Applying this information to the new amendments, it is clear that a whole new group of people, never previously charged in the past, are now vulnerable to prosecution. One also needs to recall that these breath testing instruments convert the breath alcohol reading into a blood alcohol reading based on how many molecules of alcohol in “the average person’s” blood escapes into their lungs. This is referred to as the 2100:1 blood to breath partition ratio.
In other words, the instrument operates on the assumption that the motorist blowing into it fits the healthy, average profile upon which the instrument was predicated. When people do not fit the standard profile, the instrument could be overestimating or underestimating blood alcohol content.
This is very significant when considering that now people “at 80” will be susceptible to DUI charges in Edmonton. It is also curious why Parliament maintained the level of 80 mg% at all. Scientific studies show that the point at which all drivers, regardless of tolerance levels, are impaired is at 100 mg%. Those below that limit may or may not be impaired in their ability to drive; that means that some individuals will be charged when they do not pose a danger to the public.
Finally, the changes to the penalties for impaired driving have changed. The minimum fines have undergone some changes and the prohibition has been modified slightly. However, the biggest change that likely escaped the public’s notice was the abolition of curative discharges.

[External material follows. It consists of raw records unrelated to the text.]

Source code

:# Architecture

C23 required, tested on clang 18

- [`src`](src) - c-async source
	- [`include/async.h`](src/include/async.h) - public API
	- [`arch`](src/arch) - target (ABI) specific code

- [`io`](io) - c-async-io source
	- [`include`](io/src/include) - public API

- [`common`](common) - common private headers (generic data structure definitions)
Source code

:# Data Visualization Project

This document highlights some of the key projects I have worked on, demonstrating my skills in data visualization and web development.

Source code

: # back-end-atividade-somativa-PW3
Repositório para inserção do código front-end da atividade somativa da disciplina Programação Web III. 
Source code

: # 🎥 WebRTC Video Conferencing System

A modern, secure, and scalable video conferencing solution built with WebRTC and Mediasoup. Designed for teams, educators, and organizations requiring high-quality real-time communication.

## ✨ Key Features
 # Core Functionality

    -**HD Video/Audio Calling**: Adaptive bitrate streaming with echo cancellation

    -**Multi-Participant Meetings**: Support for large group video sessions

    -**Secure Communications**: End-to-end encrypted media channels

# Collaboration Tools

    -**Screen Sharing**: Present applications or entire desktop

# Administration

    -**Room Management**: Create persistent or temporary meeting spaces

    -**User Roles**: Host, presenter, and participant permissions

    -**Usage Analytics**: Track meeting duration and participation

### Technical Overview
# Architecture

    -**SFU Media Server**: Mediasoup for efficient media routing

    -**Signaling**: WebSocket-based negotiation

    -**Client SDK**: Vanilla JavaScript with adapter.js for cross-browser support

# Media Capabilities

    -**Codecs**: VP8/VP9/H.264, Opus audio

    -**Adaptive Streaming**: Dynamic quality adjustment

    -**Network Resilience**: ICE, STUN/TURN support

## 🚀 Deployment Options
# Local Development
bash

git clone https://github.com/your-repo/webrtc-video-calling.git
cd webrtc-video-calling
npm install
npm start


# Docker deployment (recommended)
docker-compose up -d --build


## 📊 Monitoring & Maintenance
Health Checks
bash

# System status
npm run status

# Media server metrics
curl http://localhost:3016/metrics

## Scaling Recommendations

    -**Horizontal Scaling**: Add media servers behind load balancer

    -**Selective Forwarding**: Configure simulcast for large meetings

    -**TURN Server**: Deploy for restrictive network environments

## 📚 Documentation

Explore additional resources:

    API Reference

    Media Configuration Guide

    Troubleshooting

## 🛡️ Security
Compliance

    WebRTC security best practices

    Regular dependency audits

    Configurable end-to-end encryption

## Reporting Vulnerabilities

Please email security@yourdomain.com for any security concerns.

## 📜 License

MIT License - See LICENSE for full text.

Prior to December 18, 2018, a person found guilty of impaired driving or driving with a blood alcohol level over the legal limit could make an application for a curative discharge. In order to obtain the discharge, one would have to admit they have a problem with alcohol and establish, on a balance of probabilities, that they are likely to be successful in the bona fide efforts they were making to rehabilitate themselves.
If the person is successful, then the Court grants a curative discharge meaning that, although the person has been found guilty, he or she is not “convicted”. To be convicted, a person needs to be found guilty and sentenced. A person receiving a curative discharge, is found guilty but is not, strictly speaking “sentenced”. Rather, the person is treated for a problem with alcohol that he or she admits that they have.
This had been a very important sentencing tool in the past. A curative discharge recognized that there may be a health issue which is at play in these types of charges. Some people are charged with criminal offences mainly as a result of a strong addiction to alcohol. If the person addressed the issue through rehabilitation, the danger to the public was lessened, at the same time that clemency was shown to one who entered the justice system principally because of a physical and/or mental health issue.
Curative discharges were also important in immigration cases. Under certain circumstances, conviction for an impaired driving-related offence could result in deportation for those who were not citizens of Canada. A curative discharge would allow the person to remain in the country. In addition, those who risked losing their place in their chosen profession as a result of a conviction could, sometimes, avoid that additional consequence if there was no “conviction” but rather a curative discharge. As of December 18, 2018, upon a finding of guilt, there appears to be no way to avoid the imposition of a full conviction, regardless of the consequences to the individuals caught up in this legislation.
This new year of 2019 will be an important one as the courts navigate the intricacies of this new legislation and the myriads of consequences it will have on citizens who find themselves charged with impaired driving-related offences. The constitutionality of the various parts of the legislation will inevitably be tested. We will likely need to wait until 2020 or later to learn the final verdicts on these new amendments.